Cal/OSHA’s Toolbox Has Significantly Expanded: A Look At Senate Bill 606

Tools on wooden desk

Senate Bill 606 is set to take effect on January 1, 2022.

December 13, 2021
Michael J. Studenka - Newmeyer Dillion

Governor Gavin Newsom recently signed into law Senate Bill 606, set to take effect on January 1, 2022. With proponents of the bill citing the need to hold large employers accountable for COVID-related workplace hazards, SB 606 creates two new categories of employer violations. First, SB 606 creates a rebuttable presumption that if a type of violation is discovered at one particular worksite, Cal/OSHA can extrapolate that the violation is an “enterprise-wide” violation at all of the other company worksites. Additionally, SB 606 adds a new category of “egregious violations” to Cal/OSHA’s arsenal, adding a penalty multiplier for such violations. Finally, SB 606 increases Cal/OSHA’s investigative capabilities by authorizing Cal/OSHA to issue a subpoena to employers should they fail to “promptly provide” information requested during an investigation. As further explained below, the consequences of violating Cal/OSHA regulations has become significantly greater and more expensive, particularly for larger employers with multiple worksites.

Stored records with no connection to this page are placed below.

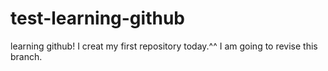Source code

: # test-learning-github
learning github!
I creat my first repository today.^^
I am going to revise this branch.
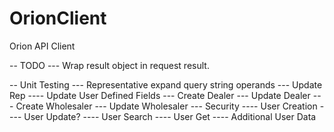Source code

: # OrionClient
Orion API Client


-- TODO
--- Wrap result object in request result.

-- Unit Testing
--- Representative expand query string operands
--- Update Rep
---- Update User Defined Fields
--- Create Dealer
--- Update Dealer
--- Create Wholesaler
--- Update Wholesaler
--- Security
---- User Creation
---- User Update?
---- User Search
---- User Get
---- Additional User Data
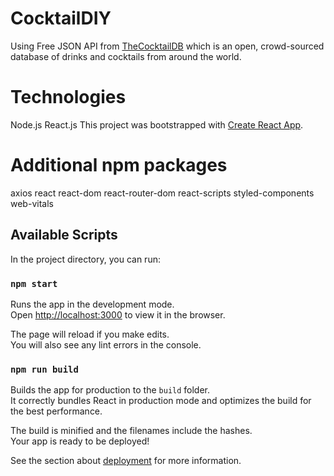 # CocktailDIY

Using Free JSON API from [TheCocktailDB](https://www.thecocktaildb.com/) which is an open, crowd-sourced database of drinks and cocktails from around the world.

# Technologies
Node.js
React.js 
This project was bootstrapped with [Create React App](https://github.com/facebook/create-react-app).

# Additional npm packages
axios
react
react-dom
react-router-dom
react-scripts
styled-components
web-vitals

## Available Scripts

In the project directory, you can run:

### `npm start`

Runs the app in the development mode.\
Open [http://localhost:3000](http://localhost:3000) to view it in the browser.

The page will reload if you make edits.\
You will also see any lint errors in the console.

### `npm run build`

Builds the app for production to the `build` folder.\
It correctly bundles React in production mode and optimizes the build for the best performance.

The build is minified and the filenames include the hashes.\
Your app is ready to be deployed!

See the section about [deployment](https://facebook.github.io/create-react-app/docs/deployment) for more information.
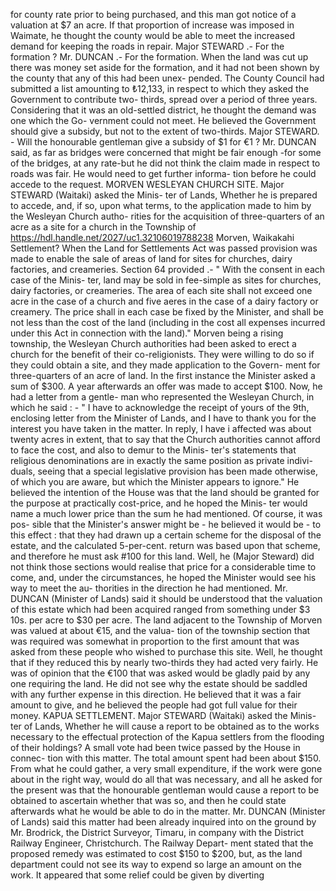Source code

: for county rate prior to being purchased, and this man got notice of a valuation at $7 an acre. If that proportion of increase was imposed in Waimate, he thought the county would be able to meet the increased demand for keeping the roads in repair. Major STEWARD .- For the formation ? Mr. DUNCAN .- For the formation. When the land was cut up there was money set aside for the formation, and it had not been shown by the county that any of this had been unex- pended. The County Council had submitted a list amounting to ₺12,133, in respect to which they asked the Government to contribute two- thirds, spread over a period of three years. Considering that it was an old-settled district, he thought the demand was one which the Go- vernment could not meet. He believed the Government should give a subsidy, but not to the extent of two-thirds. Major STEWARD. - Will the honourable gentleman give a subsidy of $1 for €1 ? Mr. DUNCAN said, as far as bridges were concerned that might be fair enough -for some of the bridges, at any rate-but he did not think the claim made in respect to roads was fair. He would need to get further informa- tion before he could accede to the request. MORVEN WESLEYAN CHURCH SITE. Major STEWARD (Waitaki) asked the Minis- ter of Lands, Whether he is prepared to accede, and, if so, upon what terms, to the application made to him by the Wesleyan Church autho- rities for the acquisition of three-quarters of an acre as a site for a church in the Township of https://hdl.handle.net/2027/uc1.32106019788238 Morven, Waikakahi Settlement? When the Land for Settlements Act was passed provision was made to enable the sale of areas of land for sites for churches, dairy factories, and creameries. Section 64 provided .- " With the consent in each case of the Minis- ter, land may be sold in fee-simple as sites for churches, dairy factories, or creameries. The area of each site shall not exceed one acre in the case of a church and five aeres in the case of a dairy factory or creamery. The price shall in each case be fixed by the Minister, and shall be not less than the cost of the land (including in the cost all expenses incurred under this Act in connection with the land)." Morven being a rising township, the Wesleyan Church authorities had been asked to erect a church for the benefit of their co-religionists. They were willing to do so if they could obtain a site, and they made application to the Govern- ment for three-quarters of an acre of land. In the first instance the Minister asked a sum of $300. A year afterwards an offer was made to accept $100. Now, he had a letter from a gentle- man who represented the Wesleyan Church, in which he said : - " I have to acknowledge the receipt of yours of the 9th, enclosing letter from the Minister of Lands, and I have to thank you for the interest you have taken in the matter. In reply, I have i affected was about twenty acres in extent, that to say that the Church authorities cannot afford to face the cost, and also to demur to the Minis- ter's statements that religious denominations are in exactly the same position as private indivi- duals, seeing that a special legislative provision has been made otherwise, of which you are aware, but which the Minister appears to ignore." He believed the intention of the House was that the land should be granted for the purpose at practically cost-price, and he hoped the Minis- ter would name a much lower price than the sum he had mentioned. Of course, it was pos- sible that the Minister's answer might be - he believed it would be - to this effect : that they had drawn up a certain scheme for the disposal of the estate, and the calculated 5-per-cent. return was based upon that scheme, and therefore he must ask #100 for this land. Well, he (Major Steward) did not think those sections would realise that price for a considerable time to come, and, under the circumstances, he hoped the Minister would see his way to meet the au- thorities in the direction he had mentioned. Mr. DUNCAN (Minister of Lands) said it should be understood that the valuation of this estate which had been acquired ranged from something under $3 10s. per acre to $30 per acre. The land adjacent to the Township of Morven was valued at about €15, and the valua- tion of the township section that was required was somewhat in proportion to the first amount that was asked from these people who wished to purchase this site. Well, he thought that if they reduced this by nearly two-thirds they had acted very fairly. He was of opinion that the €100 that was asked would be gladly paid by any one requiring the land. He did not see why the estate should be saddled with any further expense in this direction. He believed that it was a fair amount to give, and he believed the people had got full value for their money. KAPUA SETTLEMENT. Major STEWARD (Waitaki) asked the Minis- ter of Lands, Whether he will cause a report to be obtained as to the works necessary to the effectual protection of the Kapua settlers from the flooding of their holdings? A small vote had been twice passed by the House in connec- tion with this matter. The total amount spent had been about $150. From what he could gather, a very small expenditure, if the work were gone about in the right way, would do all that was necessary, and all he asked for the present was that the honourable gentleman would cause a report to be obtained to ascertain whether that was so, and then he could state afterwards what he would be able to do in the matter. Mr. DUNCAN (Minister of Lands) said this matter had been already inquired into on the ground by Mr. Brodrick, the District Surveyor, Timaru, in company with the District Railway Engineer, Christchurch. The Railway Depart- ment stated that the proposed remedy was estimated to cost $150 to $200, but, as the land department could not see its way to expend so large an amount on the work. It appeared that some relief could be given by diverting 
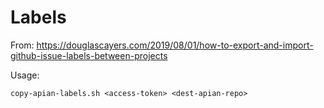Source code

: # Labels

From: https://douglascayers.com/2019/08/01/how-to-export-and-import-github-issue-labels-between-projects

Usage:

`copy-apian-labels.sh <access-token> <dest-apian-repo>`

ENTERPRISE-WIDE VIOLATIONS AND THE SEVERE REMEDIES THAT FOLLOW

Under SB 606, employers with more than one worksite will now face a rebuttable presumption that a violation at one location is actually “enterprise-wide” if either of the following are true:

  1. A written policy or procedure violates any Cal/OSHA standard, rule, order or regulation; OR
  2. Cal/OSHA finds evidence of a “pattern or practice” of the same violation being committed by the employer at one or more of its worksites.